The idea for BYNDfit was born in 2018 when the three were hanging out and bemoaning the lack of options within the fitness industry. They way they saw it, at one end of the spectrum were the SoulCycle-like boutique fitness studios, which are high-end and challenging, but expensive (think around $30 a class) and don’t give you the flexibility of customizing your exercises. On the other end, you had traditional gyms, which let you structure your own workouts, but often aren’t as nice and can trap users into frustrating contracts.
So they decided to combine the whole spectrum under one roof.
“At the end of the day, if you’re spending upwards of $300 on workouts at other studios and you’re not getting the full experience, we have to be able to bridge that gap,” says Pierre. “We want to be the final solution in fitness.”
BYNDfit will contain five studios offering 250 classes like yoga, bootcamp, Zumba, HIIT, and immersive cycling. (Think riding to a music-driven beat through digital courses projected on a huge IMAX-like wall. “It’s just dazzling,” says Pierre.) And each studio is built to be flexible, so if another fitness craze pops up, the BYNDfit crew can rework the space to offer a new class.
And then there’s the virtual reality workout, which is the first of its kind on the East Coast, says the BYNDfit team. Users will put on a headset and immediately be transported to a virtual reality landscape filled with competitive games. How do you play? By doing exercises like squats and rows, of course. “You’re sweating and having a great time and you don’t realize 30 minutes have gone by,” says Pierre. “It’s the forefront of what’s in the future of fitness tech.”
On that note, if you head to the gym area, you’ll find all the traditional equipment you’d typically use, but with a tech-forward bent. Use the BYNDfit app on your smart phone to scan a QR code on the equipment, and it’ll record your reps and weight used so you can track your progress over time.

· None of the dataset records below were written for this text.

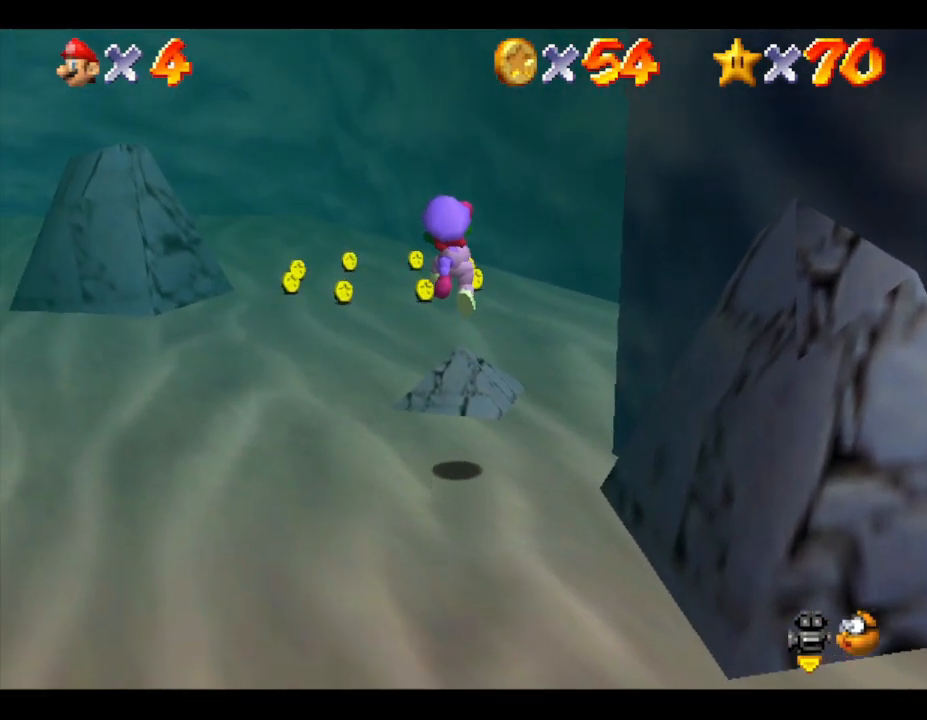
{"buttons": [], "left_stick": "up", "events": [[17, "A", "up"], [167, "B", "up"]]}
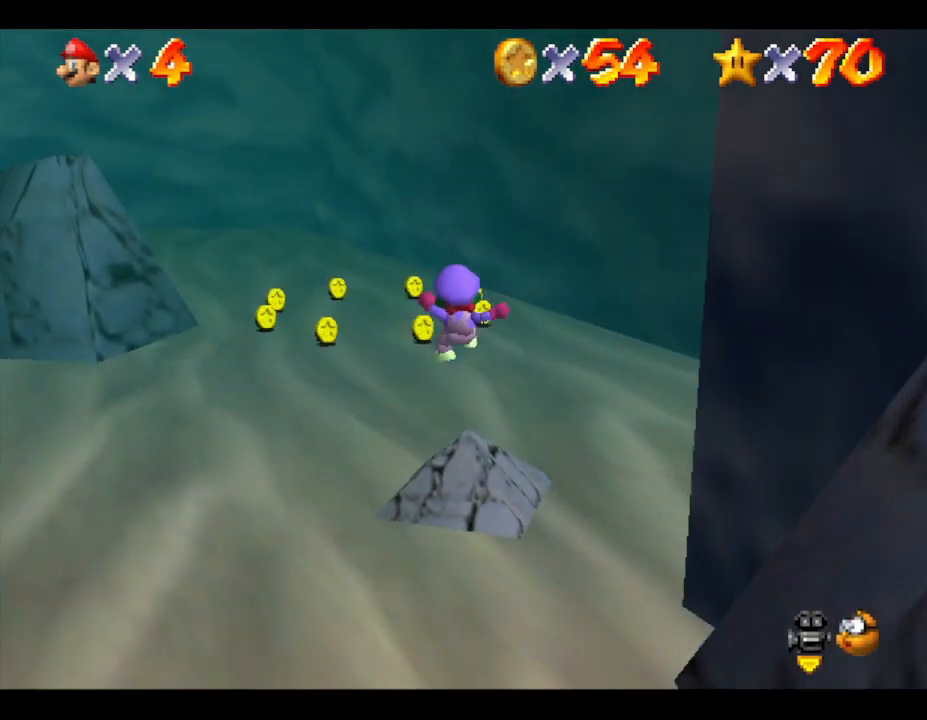
{"buttons": [], "left_stick": "up", "events": [[200, "B", "down"], [317, "B", "up"]]}
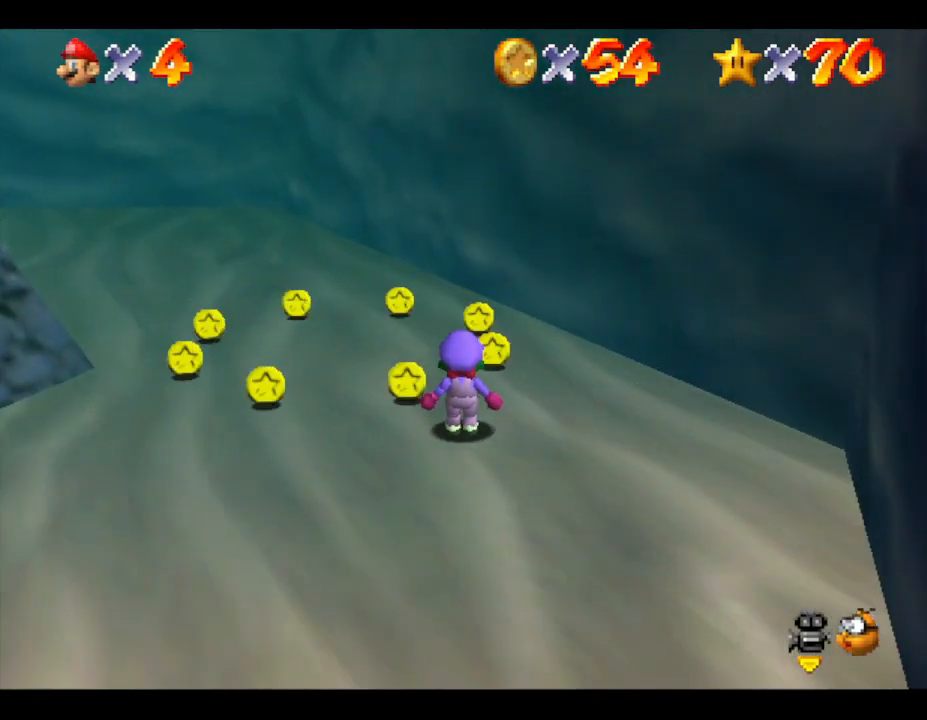
{"buttons": [], "left_stick": "up", "events": []}
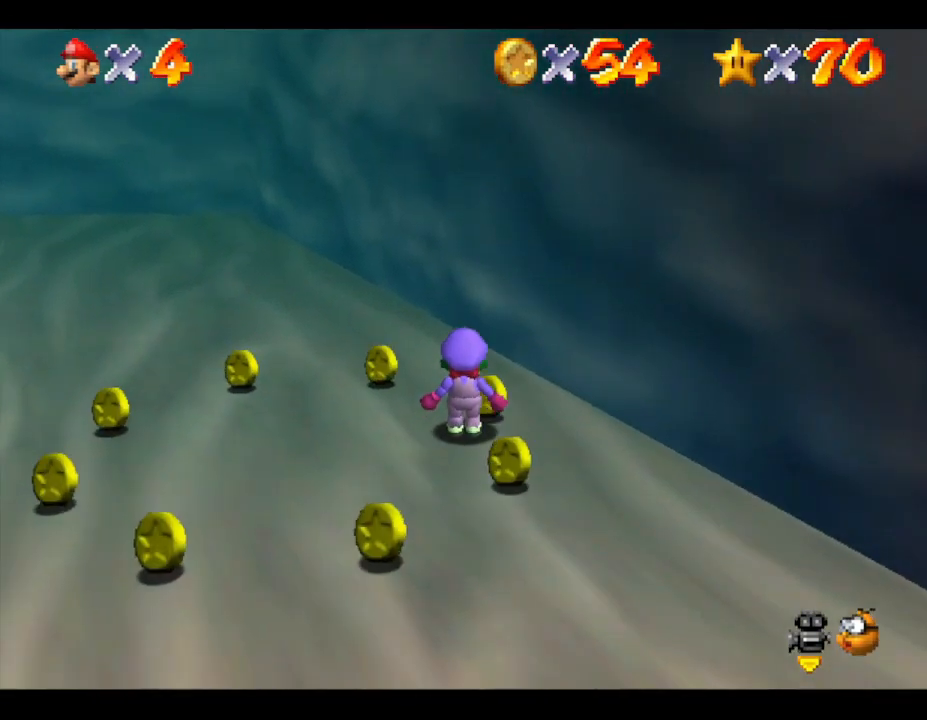
{"buttons": [], "left_stick": "left", "events": [[83, "left_stick", "up-left"], [183, "left_stick", "left"]]}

Also important when it comes to a high-end fitness spot: the amenities. BYNDfit will have Dyson hair dryers, individual make-up stations, and infrared saunas in its locker rooms. There will also be a juice bar on the first floor with smoothies and acai bowls.
A BYNDfit membership will be $150 a month, and you can either purchase individual studio classes at $10 a workout or include unlimited classes into your package for $210 a month. And, just like the coworking spaces where the three co-founders started out, everything is month-to-month, meaning no one’s trapped in a long-term contract.
The similarities between the coworking model and BYNDfit’s approach are something Pierre points out often, especially when it comes to upsetting the status quo. He sees both as examples of tech-driven start-ups using flexibility and ease-of-access to reconstruct a landscape.
“All three of us are very familiar with how transformative tech can be and how transformative anything can be that is disruptive to an archaic market,” he says. “At the end of the day, we want to keep disrupting ourselves. I don’t want our gym to run the same [things] constantly because at that point, you’re doing yourself a disservice.”
BYNDfit, which will be located across from Capital One Arena and the Chinatown Metro stop, will start selling memberships in October. Keep your eyes peeled for a soft launch in mid-November, says Pierre, with a grand opening planned for the beginning of 2020.